The Florida Public Service Commission has been given exclusive jurisdiction to regulate the public utilities of this state. Ch. 366, Fla. Stat. (1979). Storey v. Mayo, 217 So. 2d 304 (Fla. 1968). The Commission has been given comprehensive and exclusive jurisdiction to both regulate the public utilities and, through its rules to set forth extensive procedures to be followed in resolving the very dispute which started this litigation. For example, Chapter 25-26 of the Florida Administrative Code deals with electrical utilities and applicants for service. Rule 25-26.83 deals specifically with electrical underground extensions, and the rule further provides that any disputes arising thereunder should be referred to and resolved by the Commission.[1] Rates and charges for services or installations by utilities are without a doubt matters coming exclusively within the primary jurisdiction of the Commission. In Richter v. Florida Power Corp., 366 So. 2d 798 (Fla. 2d DCA 1979) the court said: "We hold that the PSC does have exclusive jurisdiction to decide [whether the consumer was overcharged]. The PSC is best equipped to investigate the consumers' allegations, and, *899 if necessary, to establish the mechanism whereby refunds could be made ..."

It has been consistently held that where an administrative remedy is provided by statute, relief must be sought by exhausting this remedy before the courts will act. Florida Welding and Erection Service, Inc. v. American Mutual Insurance Co. of Boston, 285 So. 2d 386 (Fla. 1973). Oldham v. Foremost Dairies, Inc., 128 So. 2d 568 (Fla. 1961); Kaufman v. Machiedo, 357 So. 2d 739 (Fla. 3d DCA 1978) cert. denied, 364 So. 2d 888 (Fla. 1978); Atlantic Gas Corp. v. REC Centers, Inc., 305 So. 2d 791 (Fla. 4th DCA 1975); Pushkin v.
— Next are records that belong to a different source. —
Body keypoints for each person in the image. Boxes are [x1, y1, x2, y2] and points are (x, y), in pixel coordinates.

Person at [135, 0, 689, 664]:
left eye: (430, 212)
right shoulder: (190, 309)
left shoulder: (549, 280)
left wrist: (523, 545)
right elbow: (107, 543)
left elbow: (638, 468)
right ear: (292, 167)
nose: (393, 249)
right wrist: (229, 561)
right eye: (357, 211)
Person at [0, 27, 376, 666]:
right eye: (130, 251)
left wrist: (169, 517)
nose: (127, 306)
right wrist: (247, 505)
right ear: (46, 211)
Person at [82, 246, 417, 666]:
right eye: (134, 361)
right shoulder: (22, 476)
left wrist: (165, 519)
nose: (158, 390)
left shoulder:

Lombard, 279 So. 2d 79 (Fla. 3d DCA 1973), cert. denied, 284 So. 2d 396 (Fla. 1973).

Upon a review of the record on appeal and after consideration of the briefs and oral arguments of counsel, we are convinced that the appellee-plaintiff failed to exhaust administrative remedies before initiating this action and therefore the trial court erred in denying both the appellant's motion for summary judgment and motion for directed verdict made upon the trial of the case.

In the light of this holding, the remaining points on appeal and cross-appeal require no determination.

Accordingly this cause is reversed and remanded to the trial court with directions to enter an order of dismissal.

DAUKSCH, C.J., and ORFINGER, J., concur.

NOTES

[1] Rule 25-26.83 of the Florida Administrative Code: "When the application of these rules appears impracticable or unjust to either party, or discriminatory to other customers, the utility or applicant shall refer the matter to the Commission for special ruling or for the approval of special conditions which may be mutually agreed upon prior to commencing construction."